Rome: On December 28, 2023, Legislative Decree No. 209/2023 regarding the Italian reform of international taxation (the Decree) was published in Official Gazette No. 301.
The Decree was issued by the government and is part of a broader and more general framework of reform of the Italian tax system announced over the past year.
The Decree revises the criteria for determining the tax residence of individuals and companies.
The most significant impact is expected for individuals, as personal and family ties will take precedence over economic interests, and mere physical presence in Italian territory will be considered a factor in determining Italy’s taxing power.
Companies are currently considered residents if, for the majority of the tax period, they have their legal seat, effective management seat, or ordinary management primarily located in Italy. The Decree clarifies that “the effective management seat is understood as the continuous and coordinated assumption of strategic decisions concerning the company or entity as a whole. Ordinary management refers to the continuous and coordinated performance of acts related to the ongoing management of the company or entity as a whole.”

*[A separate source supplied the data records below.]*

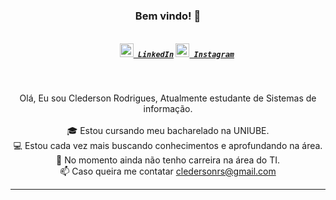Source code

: <h3 align="center">Bem vindo! 👋</h3>
<h5 align="center">
  <code>
    <a href="https://www.linkedin.com/in/cledersonrs/" title="LinkedIn"><img width="22" src="https://github.com/zumrudu-anka/zumrudu-anka/blob/master/images/linkedin.svg"> LinkedIn</a></code>
  <code><a href="https://www.instagram.com/cledersonrs/" title="Instagram Profile"><img width="22" src="https://github.com/zumrudu-anka/zumrudu-anka/blob/master/images/instagram.svg"> Instagram</a></code>
</h5>
<br>
<p align="center">
  Olá, Eu sou Clederson Rodrigues, Atualmente estudante de Sistemas de informação.
  <br>
  <br>
  🎓 Estou cursando meu bacharelado na UNIUBE.  
  <br>
  💻 Estou cada vez mais buscando conhecimentos e aprofundando na área.
  <br>
  🔬 No momento ainda não tenho carreira na área do TI. 
  <br>
  📫 Caso queira me contatar <a href="mailto: cledersonrs@gmail.com">cledersonrs@gmail.com</a>
</p>

<hr>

The Decree introduces a simplification regarding foreign-controlled companies, with the aim of aligning the taxation of such entities with the global minimum taxation regime.
Based on the new rules, the controlled foreign companies regime applies if non-resident controlled entities are subject to an effective tax rate lower than 15%, provided that the financial statements of non-resident controlled entities are audited and certified by authorised professionals in the foreign country of location. Alternatively, and if there are audited and certified financial statements of foreign-controlled companies, the controlling entities can pay a substitute tax equal to 15% of the net accounting profit for the fiscal year.
In the case of foreign-controlled entities without audited and certified financial statements, the controlling entities must verify that non-resident controlled entities are subject to an effective tax rate lower than half of what they would be subject to if resident in Italy.
The Decree introduces a new facilitated regime for economic activities ‘transferred’ to Italy (so-called reshoring), providing for a 50% tax exemption on income derived from carrying out business and associated professional activities that were previously conducted in a non-EU country and ‘relocated’ to Italy.
The above-mentioned benefit ceases if, within the five tax periods (or ten for large enterprises) following the expiry of the facilitated regime, the beneficiary transfers, even partially, the activities subject to the previous transfer outside the territory of the state. In this case, the tax authorities reclaim, with interest, the taxes not paid during the facilitated regime that has lapsed.
The possibilities of eroding the tax base and transferring profits are reduced through effective minimum taxation, ensuring that major multinational groups of companies pay a minimum corporate tax rate in implementation of Directive (EU) 2022/2523, which was adopted unanimously by the member states.
The global minimum tax is based on a three-tier level of taxation:
A national minimum tax, which countries have the option to introduce based on the directive. This tax applies to multinational or national group companies and jointly controlled entities located in the territory of Italy subject to an effective tax rate lower than the minimum tax rate of 15%.
An additional minimum tax (AMT) to which the controlling parent company of a multinational or national group located in the territory of Italy is subject if, in a given fiscal year, it is subject to an effective taxation lower than 15% or has held, at any time during the fiscal year, direct or indirect interests in low-tax companies located in another country or stateless entities.
A supplementary minimum tax to which all companies located in the territory of Italy, excluding investment entities, are jointly and severally subject if the controlling parent company is located in a third country that does not apply an equivalent additional minimum tax or is an excluded entity.
The regulations incorporate all the provisions concerning the calculation of relevant income and effective taxation to be taken into account to assess the conditions for the application of the tax and to determine its rate.
Italy has chosen to introduce a national minimum tax, which is the only tax prudently recognised for revenue effects.
The AMT will only be due from the Italian controlling entity if foreign jurisdictions where controlled companies are located do not introduce an equivalent national minimum tax.
Similarly, the supplementary minimum tax would be applicable and therefore generate revenue only under the dual condition that the country where multinational group companies are located does not introduce a qualified national minimum tax (qualified domestic minimum top-up tax) and that the country of the parent company does not apply the AMT.
The Decree replaces the old beneficial tax regime for inpatriate workers with a new inpatriate tax regime from the 2024 tax period, reducing the scope and benefits.
The regime provides for a tax exemption of 50% on income from dependent employment and similar sources, as well as income from self-employment generated in Italy by workers who transfer their tax residence to the territory of the state starting from the 2024 tax period, within the limit of €600,000, subject to certain conditions, including the high qualification of the repatriated workers.
The benefit applies in the tax period in which the transfer of tax residence to the territory of the state occurs and in the four subsequent tax periods. It is limited to Italian citizens registered in the Registry of Italians Residing Abroad and, if not named in that registry, to those who have had residence in another state under a double taxation agreement for the three-year period of stay abroad.
Workers must not have been tax residents in Italy in the three tax periods preceding the aforementioned transfer, but they must commit to being tax residents in the territory of the state for at least five years.